- **Text**
Battersby's caecilian
- Conservation status: Data Deficient (IUCN 3.1)

Scientific classification
- Kingdom: Animalia
- Phylum: Chordata
- Class: Amphibia
- Order: Gymnophiona
- Clade: Apoda
- Family: Grandisoniidae
- Genus: Indotyphlus
- Species: I. battersbyi
- Binomial name: Indotyphlus battersbyi Taylor, 1960

= Battersby's caecilian =

- Genus: Indotyphlus
- Species: battersbyi
- Authority: Taylor, 1960
- Conservation status: DD

Species of amphibian

Battersby's caecilian (Indotyphlus battersbyi) is a slender species of caecilian endemic to the Western Ghats, India. It has a flesh-coloured body, making it look very much like a large earthworm.

==Description==
The eyes of Battersby's caecilian are concealed under the skin and are feebly visible. It is also known as the tailless caecilian, as the body ends in a blunt shield. The vent in this species is transverse as opposed to longitudinal in most other species of Indian caecilians. The total length is 17–23.8 cm.

- **Work instruction 1**
In the caecilian text's scientific classification, list the group given at each level from kingdom down to family.
- **Work instruction 2**
Pick up the text on Battersby's caecilian after its last sentence and keep writing.

- **Supplied information**
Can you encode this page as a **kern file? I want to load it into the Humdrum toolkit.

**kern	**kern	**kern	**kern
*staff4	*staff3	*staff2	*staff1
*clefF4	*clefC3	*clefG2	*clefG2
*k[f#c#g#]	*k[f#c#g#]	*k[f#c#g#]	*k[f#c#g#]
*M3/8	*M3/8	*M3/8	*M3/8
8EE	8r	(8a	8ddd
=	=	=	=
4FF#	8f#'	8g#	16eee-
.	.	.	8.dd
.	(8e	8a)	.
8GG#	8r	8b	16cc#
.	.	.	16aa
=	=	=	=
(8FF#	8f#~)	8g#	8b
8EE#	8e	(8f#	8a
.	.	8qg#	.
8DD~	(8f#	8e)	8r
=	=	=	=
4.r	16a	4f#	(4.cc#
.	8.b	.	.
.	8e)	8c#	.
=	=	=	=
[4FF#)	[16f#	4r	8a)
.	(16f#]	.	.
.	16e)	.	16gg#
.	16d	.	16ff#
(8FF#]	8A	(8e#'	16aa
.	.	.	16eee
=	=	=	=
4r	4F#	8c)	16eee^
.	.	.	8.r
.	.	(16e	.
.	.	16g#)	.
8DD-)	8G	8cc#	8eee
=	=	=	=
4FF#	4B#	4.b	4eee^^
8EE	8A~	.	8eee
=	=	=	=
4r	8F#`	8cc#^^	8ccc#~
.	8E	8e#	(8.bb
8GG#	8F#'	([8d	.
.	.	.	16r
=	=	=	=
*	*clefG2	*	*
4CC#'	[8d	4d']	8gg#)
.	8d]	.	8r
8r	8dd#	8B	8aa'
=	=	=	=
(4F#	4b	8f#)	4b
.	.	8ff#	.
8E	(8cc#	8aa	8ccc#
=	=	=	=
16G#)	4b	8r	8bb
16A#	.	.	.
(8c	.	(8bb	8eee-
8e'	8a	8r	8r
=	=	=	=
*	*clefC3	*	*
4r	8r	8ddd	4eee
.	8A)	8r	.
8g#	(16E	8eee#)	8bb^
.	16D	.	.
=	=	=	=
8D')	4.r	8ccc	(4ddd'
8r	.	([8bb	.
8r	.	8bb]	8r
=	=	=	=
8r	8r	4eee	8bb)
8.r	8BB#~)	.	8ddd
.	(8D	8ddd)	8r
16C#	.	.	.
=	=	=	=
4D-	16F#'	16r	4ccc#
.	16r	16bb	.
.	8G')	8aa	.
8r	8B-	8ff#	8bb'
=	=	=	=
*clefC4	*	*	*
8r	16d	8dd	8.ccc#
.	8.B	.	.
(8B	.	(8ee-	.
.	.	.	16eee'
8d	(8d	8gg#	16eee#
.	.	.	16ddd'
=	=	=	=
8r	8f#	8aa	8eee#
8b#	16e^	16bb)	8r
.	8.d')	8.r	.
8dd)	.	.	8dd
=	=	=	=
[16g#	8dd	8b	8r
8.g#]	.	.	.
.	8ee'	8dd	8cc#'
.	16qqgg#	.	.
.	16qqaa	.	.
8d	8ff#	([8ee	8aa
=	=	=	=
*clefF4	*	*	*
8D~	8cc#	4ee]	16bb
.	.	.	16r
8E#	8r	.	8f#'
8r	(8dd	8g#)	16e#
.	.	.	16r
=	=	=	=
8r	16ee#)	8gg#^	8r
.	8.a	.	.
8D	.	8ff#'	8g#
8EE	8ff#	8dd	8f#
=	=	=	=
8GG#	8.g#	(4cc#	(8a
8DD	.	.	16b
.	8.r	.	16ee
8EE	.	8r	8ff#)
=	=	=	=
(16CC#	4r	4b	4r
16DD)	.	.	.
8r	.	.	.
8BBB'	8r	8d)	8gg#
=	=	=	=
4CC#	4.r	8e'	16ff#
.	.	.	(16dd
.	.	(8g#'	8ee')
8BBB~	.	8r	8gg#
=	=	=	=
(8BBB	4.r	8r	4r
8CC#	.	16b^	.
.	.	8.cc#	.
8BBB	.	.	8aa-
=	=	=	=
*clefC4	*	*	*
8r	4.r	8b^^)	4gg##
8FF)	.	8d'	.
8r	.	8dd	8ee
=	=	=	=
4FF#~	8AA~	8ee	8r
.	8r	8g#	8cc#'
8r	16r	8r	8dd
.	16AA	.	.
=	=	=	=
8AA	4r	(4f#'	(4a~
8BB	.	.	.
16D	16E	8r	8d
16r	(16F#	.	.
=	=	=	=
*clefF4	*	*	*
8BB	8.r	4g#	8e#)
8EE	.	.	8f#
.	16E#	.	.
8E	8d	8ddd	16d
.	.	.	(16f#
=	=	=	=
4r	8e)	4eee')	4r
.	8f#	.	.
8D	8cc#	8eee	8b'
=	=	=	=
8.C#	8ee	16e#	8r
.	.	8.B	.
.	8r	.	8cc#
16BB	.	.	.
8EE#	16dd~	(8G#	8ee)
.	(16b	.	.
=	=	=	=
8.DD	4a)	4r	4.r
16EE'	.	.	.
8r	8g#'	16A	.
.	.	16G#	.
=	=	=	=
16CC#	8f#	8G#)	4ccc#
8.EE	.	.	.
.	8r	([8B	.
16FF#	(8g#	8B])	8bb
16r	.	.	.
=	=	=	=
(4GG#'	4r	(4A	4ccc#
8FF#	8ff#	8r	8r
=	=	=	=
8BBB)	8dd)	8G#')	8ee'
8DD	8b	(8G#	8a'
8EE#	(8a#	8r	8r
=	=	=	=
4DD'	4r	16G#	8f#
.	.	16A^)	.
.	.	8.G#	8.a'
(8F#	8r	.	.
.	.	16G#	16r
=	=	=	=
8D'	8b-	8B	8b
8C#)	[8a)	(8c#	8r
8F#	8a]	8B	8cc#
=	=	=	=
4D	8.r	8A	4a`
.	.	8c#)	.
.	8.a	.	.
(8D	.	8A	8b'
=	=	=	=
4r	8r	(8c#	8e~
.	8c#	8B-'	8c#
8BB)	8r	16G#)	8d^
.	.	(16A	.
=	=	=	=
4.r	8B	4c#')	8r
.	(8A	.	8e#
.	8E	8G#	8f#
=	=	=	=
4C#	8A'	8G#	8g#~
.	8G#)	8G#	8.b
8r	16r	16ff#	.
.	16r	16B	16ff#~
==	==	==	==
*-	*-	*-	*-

- **Task answer 1**
Animalia, Chordata, Amphibia, Gymnophiona, Apoda, Grandisoniidae

- **Task answer 2**
==Distribution and status==
Battersby's caecilian is distributed in the Western Ghats in Maharashtra and Kerala (India).

The population is unknown and threats are also not well known but are thought to be land changes for agriculture, wood and timber extracting by locals, road construction, agrochemical soil pollution and fires. It occurs in Sanjay Gandhi National Park and may occur in Koyna Wildlife Sanctuary and Phansad Wildlife Sanctuary.

==Eponym==
Battersby's caecilian is named in honour of James Clarence Battersby (1901–1993), herpetologist at the British Museum (Natural History), London, for 45 years.